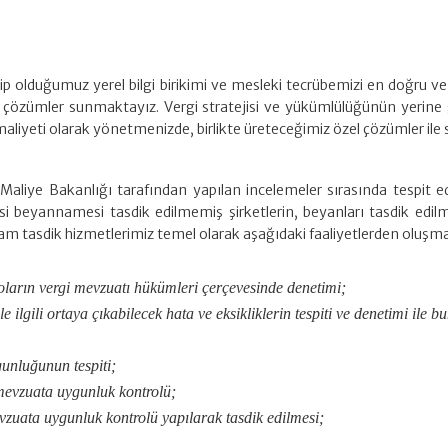
olduğumuz yerel bilgi birikimi ve mesleki tecrübemizi en doğru ve u
i çözümler sunmaktayız. Vergi stratejisi ve yükümlülüğünün yerine ge
aliyeti olarak yönetmenizde, birlikte üreteceğimiz özel çözümler ile 
liye Bakanlığı tarafından yapılan incelemeler sırasında tespit edi
si beyannamesi tasdik edilmemiş şirketlerin, beyanları tasdik edilm
am tasdik hizmetlerimiz temel olarak aşağıdaki faaliyetlerden oluşma
bloların vergi mevzuatı hükümleri çerçevesinde denetimi;
e ilgili ortaya çıkabilecek hata ve eksikliklerin tespiti ve denetimi ile 
unluğunun tespiti;
mevzuata uygunluk kontrolü;
vzuata uygunluk kontrolü yapılarak tasdik edilmesi;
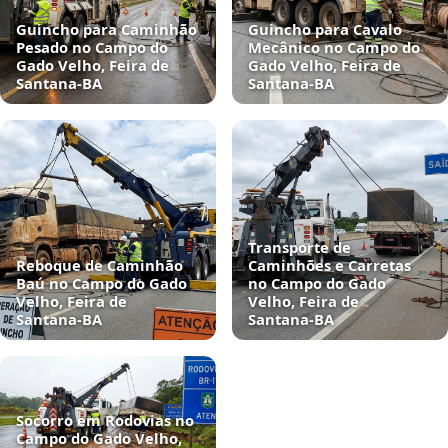
Guincho para Caminhão
Guincho para Cavalo
Pesado no Campo do
Mecânico no Campo do
Gado Velho, Feira de
Gado Velho, Feira de
Santana‑BA
Santana‑BA
Transporte de
Reboque de Caminhão
Caminhões e Carretas
Baú no Campo do Gado
no Campo do Gado
Velho, Feira de
Velho, Feira de
Santana‑BA
Santana‑BA
Socorro em Rodovias no
Campo do Gado Velho,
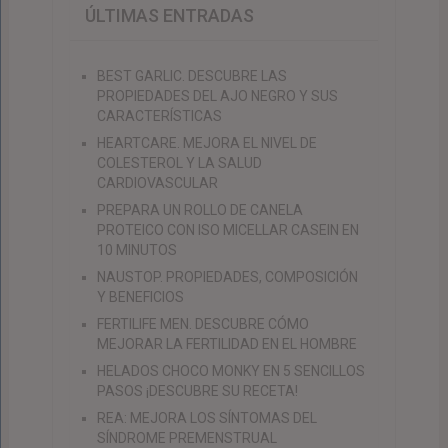
ÚLTIMAS ENTRADAS
BEST GARLIC. DESCUBRE LAS
PROPIEDADES DEL AJO NEGRO Y SUS
CARACTERÍSTICAS
HEARTCARE. MEJORA EL NIVEL DE
COLESTEROL Y LA SALUD
CARDIOVASCULAR
PREPARA UN ROLLO DE CANELA
PROTEICO CON ISO MICELLAR CASEIN EN
10 MINUTOS
NAUSTOP. PROPIEDADES, COMPOSICIÓN
Y BENEFICIOS
FERTILIFE MEN. DESCUBRE CÓMO
MEJORAR LA FERTILIDAD EN EL HOMBRE
HELADOS CHOCO MONKY EN 5 SENCILLOS
PASOS ¡DESCUBRE SU RECETA!
REA: MEJORA LOS SÍNTOMAS DEL
SÍNDROME PREMENSTRUAL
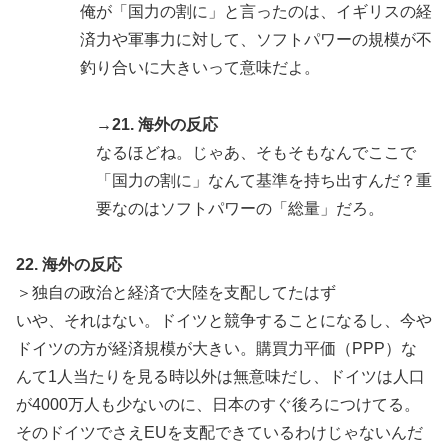
俺が「国力の割に」と言ったのは、イギリスの経
済力や軍事力に対して、ソフトパワーの規模が不
釣り合いに大きいって意味だよ。
→21. 海外の反応
なるほどね。じゃあ、そもそもなんでここで
「国力の割に」なんて基準を持ち出すんだ？重
要なのはソフトパワーの「総量」だろ。
22. 海外の反応
＞独自の政治と経済で大陸を支配してたはず
いや、それはない。ドイツと競争することになるし、今や
ドイツの方が経済規模が大きい。購買力平価（PPP）な
んて1人当たりを見る時以外は無意味だし、ドイツは人口
が4000万人も少ないのに、日本のすぐ後ろにつけてる。
そのドイツでさえEUを支配できているわけじゃないんだ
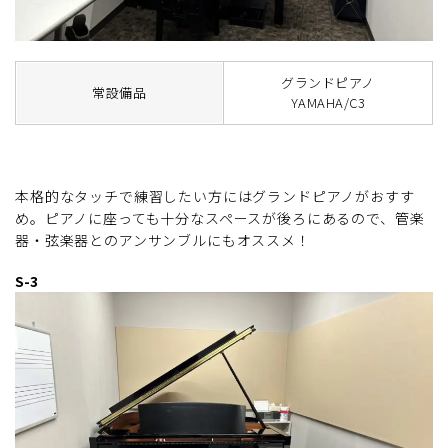
グランドピアノ
常設備品
YAMAHA/C3
本格的なタッチで練習したい方にはグランドピアノがおすす
め。ピアノに座っても十分なスペースが後ろにあるので、管楽
器・弦楽器とのアンサンブルにもオススメ！
S-3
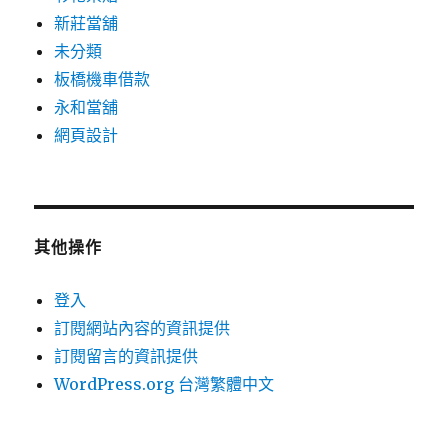
新莊當舖
未分類
板橋機車借款
永和當舖
網頁設計
其他操作
登入
訂閱網站內容的資訊提供
訂閱留言的資訊提供
WordPress.org 台灣繁體中文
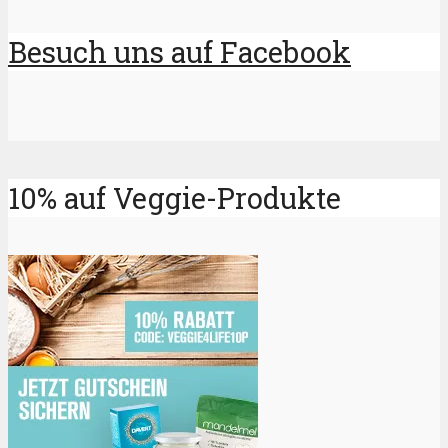
Besuch uns auf Facebook
10% auf Veggie-Produkte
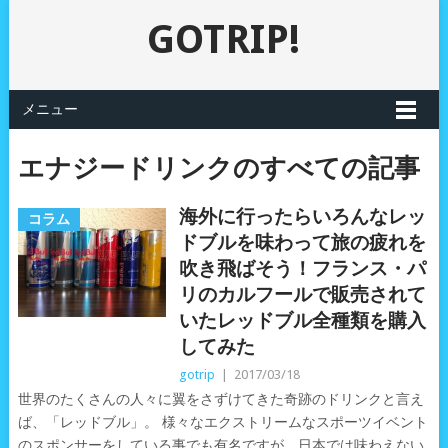
GOTRIP!
メニュー
エナジードリンクのすべての記事
海外に行ったらいろんなレッ
コラム
ドブルを味わって旅の疲れを
吹き飛ばそう！フランス・パ
リのカルフールで販売されて
いたレッドブル全種類を購入
してみた
gotrip
|
2017/03/18
世界のたくさんの人々に翼をさずけてきた奇跡のドリンクと言え
ば、「レッドブル」。 様々なエクストリームなスポーツイベント
のスポンサーをしている事でも有名ですが、日本では味わえない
_ _ _
(THE TASK) All lines that include the word "olarak" must be copied from the material above.

(RESULT OF THE EXERCISE)
aliyeti olarak yönetmenizde, birlikte üreteceğimiz özel çözümler ile 
am tasdik hizmetlerimiz temel olarak aşağıdaki faaliyetlerden oluşma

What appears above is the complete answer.